Crescer custa sempre

Eu só queria entrar para a faculdade e ser dona de mim, do meu dia, das minhas decisões

O mundo era um lugar muito diferente quando vi o ‘colocada’ à frente do meu Lina Marta. A lista era afixada numa casa com jardim, ali na Rua dos Ilhéus, um edifício velho com vista para o mar onde os candidatos a estudantes universitários preenchiam os papéis e conheciam os resultados. Eu e os outros 500 que entraram nesse ano esperámos seis meses para saber se íamos ou ficávamos em terra, depois da experiência da prova geral de acesso e de uma greve sem fim dos professores.

Do lado de cá, a muitos quilómetros da guerra que opunha os professores do ensino superior ao Ministério da Educação, eu marcava passo em casa, impaciente com o futuro bloqueado e a injustiça de ter 18 anos e não estar em Lisboa, a debater cinema e literatura num intervalo das aulas, algures numa mesa de café. Era uma imagem, uma fantasia da menina do Laranjal, aquele sítio onde não chegava a iluminação de Natal e de onde eu nunca tinha saído. A minha vida era aquilo: a casa, a família, os cães e a fazenda.

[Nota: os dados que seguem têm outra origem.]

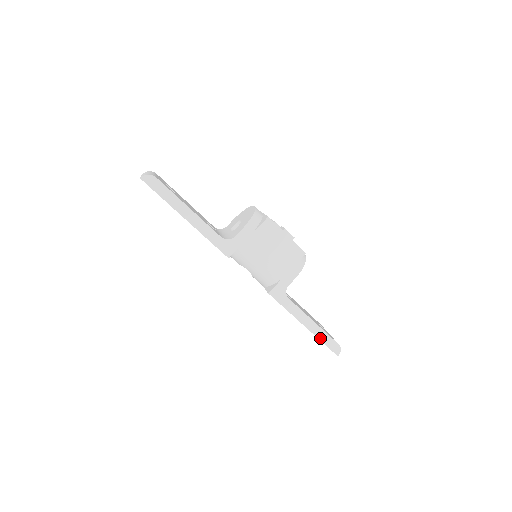
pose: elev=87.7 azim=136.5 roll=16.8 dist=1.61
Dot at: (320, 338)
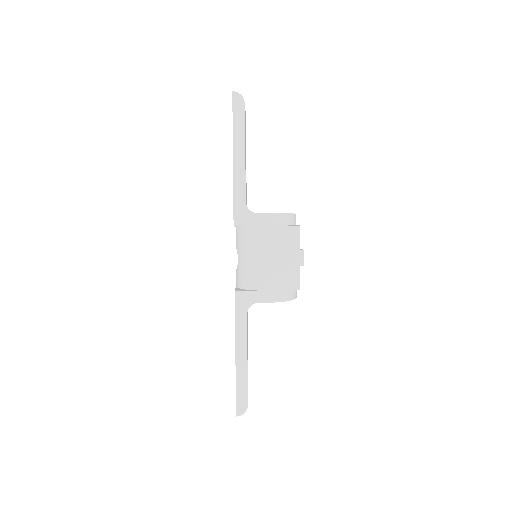
Dot at: (238, 381)
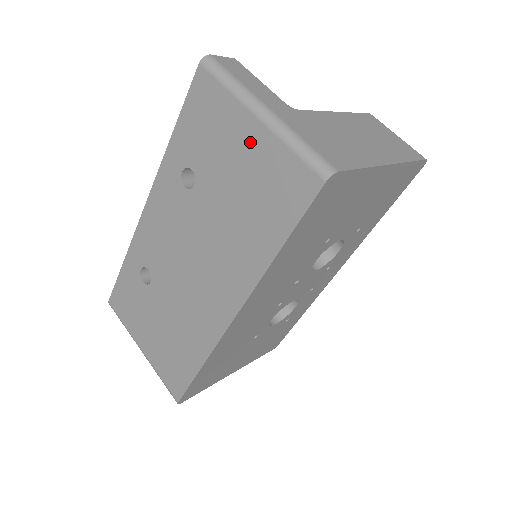
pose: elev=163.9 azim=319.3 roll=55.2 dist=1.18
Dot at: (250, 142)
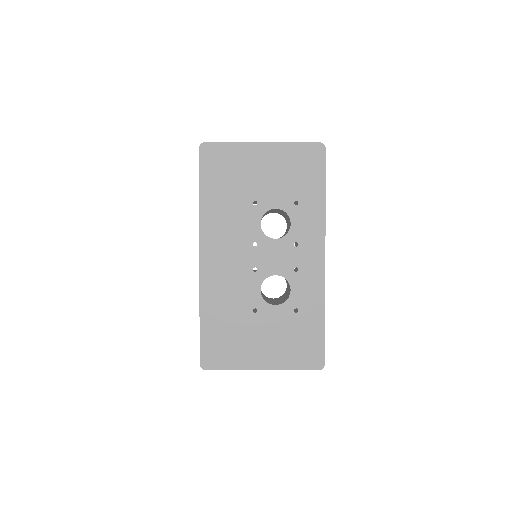
Dot at: occluded
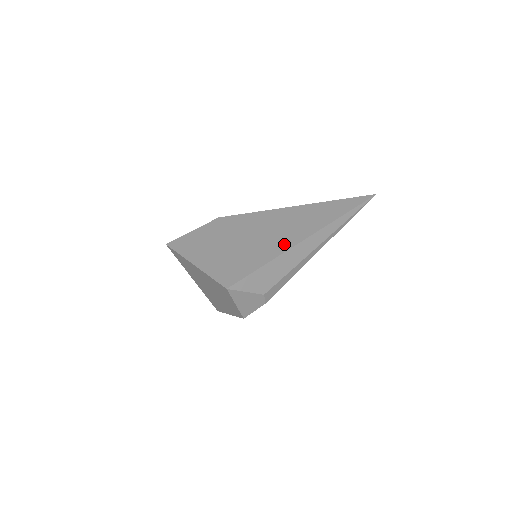
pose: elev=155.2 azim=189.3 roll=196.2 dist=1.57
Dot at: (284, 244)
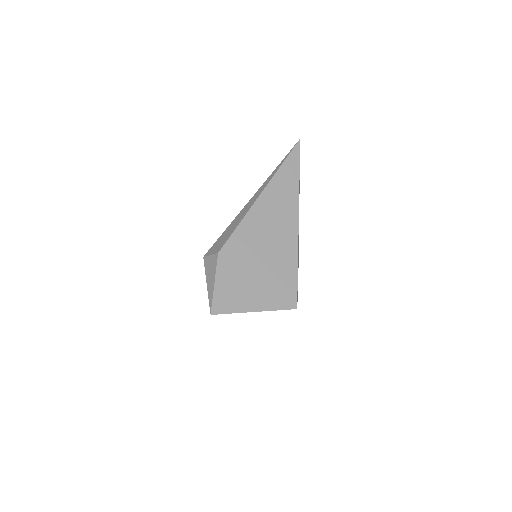
Dot at: (291, 238)
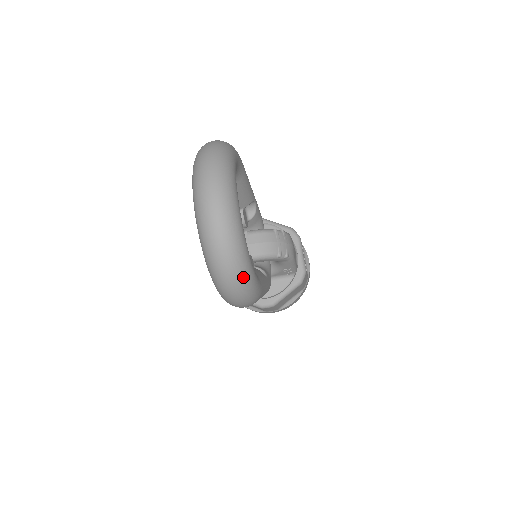
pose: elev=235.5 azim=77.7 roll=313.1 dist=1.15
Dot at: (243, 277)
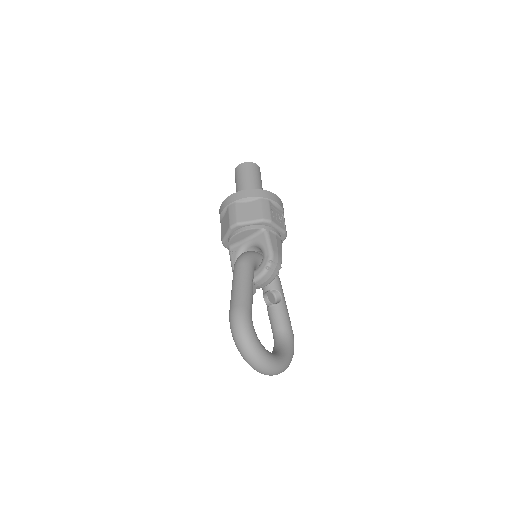
Dot at: occluded
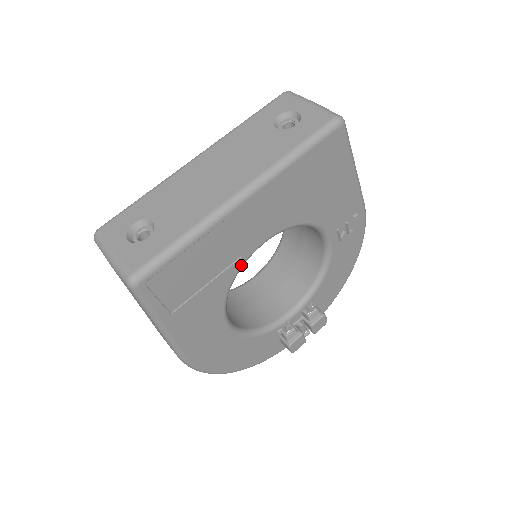
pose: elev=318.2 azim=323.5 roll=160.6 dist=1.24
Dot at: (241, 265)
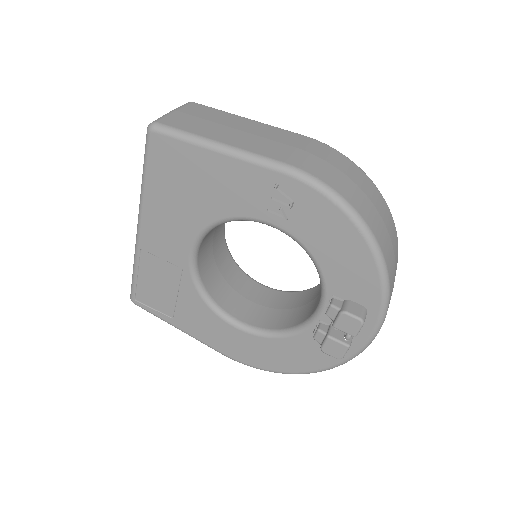
Dot at: (190, 275)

E estava prestes a mudar para sempre, mas isso eu ainda não sabia. De uma certa maneira aqueles meses sem ter o que fazer, a tentar ocupar a cabeça com livros, filmes e com o curso de computadores foram os últimos da adolescência. A minha mãe acordava-me, o pequeno almoço estava na mesa, assim como o almoço, o jantar e o lanche a meio da tarde. O frigorífico enchia-se, a máquina de lavar roupa trabalhava sozinha e eu aborrecia-me por varrer o quintal ao sábado de manhã.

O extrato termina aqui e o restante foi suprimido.